**Görevler**:
1. İslam ve laiklik yazısına göre laikliğin ortaya çıkışını zorunlu kılan birinci neden nedir?
2. İslam ve laiklik yazısını kaldığı yerden sürdürünüz.

**Belge alıntısı**:
------------------------------
İslam ve Laiklik
Nedir laiklik?
Laiklik, toplum ve devlet düzeninin akla ve bilime dayalı olmasıdır. Din-devlet ayrımı, ya da din ve vicdan özgürlüğü, bu bütünün birer parçasıdır.
Laikliğin ortaya çıkışını zorunlu kılan iki temel neden var.
Birincisi; farklı inançtan insanların barış içinde bir arada yaşamalarını sağlamak. İkincisi; değişen koşullara, aklın ve bilimin ışığında çözüm arama yolunu açık tutmak.
Bu gereksinme ilk kez Batı'da, Hristiyan dünyası içinde doğmuş. Çünkü din savaşlarını, mezhep ayrımı nedeni ile komşuların birbirini öldürmesini ilk kez onlar yopun olarak yaşamışlar. Din adına yapılan baskılarla, onlar bin yıl kadar süren karanlık bir dönem yaşamışlar.
Ve gericilikten ve kardeş kavgasından kurtulmanın ön koşulu olarak laiklik gündeme gelmiş.
* * *
Acaba onları laikliğe zorlayan nedenler İslam dünyasi için geçerli değil mi? Anadolu müslümanları için geçerli değil mi?
Hristiyanlık uzun bir geri ve karanlık dönem yaşarken, İslam aydınlıktaydı.Endülüs müslümanları, sanatta, bilimde, felsefede çok ilerideydiler. Bir İbni Rüşt çıkıyor, ''Tanrı'ya imanla değil akılla ulaşılabilir'' diyordu. Ve sadece İslam düşünürlerini değil, Hristiyan din adamlarını ve düşünürlerini de etkiliyordu.
------------------------------
**Alıntılanan veriler**:

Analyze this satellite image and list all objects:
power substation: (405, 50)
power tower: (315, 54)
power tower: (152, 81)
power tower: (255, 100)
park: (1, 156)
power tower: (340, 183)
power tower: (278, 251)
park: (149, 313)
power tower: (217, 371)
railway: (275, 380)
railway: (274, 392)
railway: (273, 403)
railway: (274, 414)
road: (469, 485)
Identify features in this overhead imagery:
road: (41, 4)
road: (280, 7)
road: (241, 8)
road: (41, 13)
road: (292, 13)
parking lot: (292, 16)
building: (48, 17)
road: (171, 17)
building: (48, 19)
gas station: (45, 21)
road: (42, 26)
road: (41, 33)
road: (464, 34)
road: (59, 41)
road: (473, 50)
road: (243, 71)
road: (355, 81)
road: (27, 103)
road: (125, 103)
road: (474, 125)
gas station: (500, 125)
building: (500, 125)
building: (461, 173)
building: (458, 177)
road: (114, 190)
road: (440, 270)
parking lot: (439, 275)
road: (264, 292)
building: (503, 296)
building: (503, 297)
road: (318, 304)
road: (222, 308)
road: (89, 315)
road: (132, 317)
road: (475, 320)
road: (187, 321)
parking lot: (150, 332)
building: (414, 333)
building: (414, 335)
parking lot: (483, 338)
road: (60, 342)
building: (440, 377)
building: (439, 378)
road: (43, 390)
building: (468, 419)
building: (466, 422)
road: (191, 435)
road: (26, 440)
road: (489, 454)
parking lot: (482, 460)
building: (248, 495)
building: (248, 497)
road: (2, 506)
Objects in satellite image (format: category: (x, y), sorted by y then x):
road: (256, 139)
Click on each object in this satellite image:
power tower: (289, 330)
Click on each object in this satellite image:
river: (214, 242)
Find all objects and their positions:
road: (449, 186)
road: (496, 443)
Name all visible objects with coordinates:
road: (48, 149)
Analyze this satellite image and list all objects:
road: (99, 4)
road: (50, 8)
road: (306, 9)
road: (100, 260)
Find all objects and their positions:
------------------------------
**Yanıtlar**:
1. Farklı inançtan insanların barış içinde bir arada yaşamalarını sağlamak.

2.
Bundan birkaç yıl önce, ANAP'lı bir milli eğitim bakanı, ders kitaplarından Darwin'in evrim kuramını çıkattırdı.. Niçin?. İnsanın kökenini maymuna götürdüğü ve bu nedenle de dinsel inançlara ters düştüğü için.
Oysa zamanımızdan yaklaşık elli yıl önce yaşamış olan bir İbni Haldun vardı. Tunuslu bir İslam bilgini, 'Mukaddime'' adlı kitabında neyi savunuyordu biliyor musunuz? İnsanın kökeninin maymuna kadar değil, bitkiye kadar uzandığını..
Yanlış olup olmaması önemli değil!
Asıl önemli olan, İbni Haldun'un bunu yazabilmiş ve yazdığı için de başına birşey gelmemiş olması.. Kimsenin ne onu, ne de kitabı yakmaya kalkışmamış olması.. Hatta tam tersine, toplumda ''dini bütün bir müslüman'' olarak da saygınlığını sürdürmüş olması..
İşte o zamanlar İslam dünyası aydınlıktaydı ve ilerdeydi. Ama ne yazık ki, Hristiyan dünyası -laikliği de içeren- bir Aydınlanma Devrimi ile karanlıktan ve gerilikten kurtulurken, İlsam dünyası aydınlıktan karanlığa geçti.. Kaçınılmaz olarak geri kaldı.
Osmanlı'da ilk gözlemevi, Şeyhülislamın fetvası ile top atışıyla yıkıldı. Astronomi, matematik, ilk çağ tarihi kitapları, kitaplıklardan Şeyhülislamın fetvası ile atıldı, yakıldı.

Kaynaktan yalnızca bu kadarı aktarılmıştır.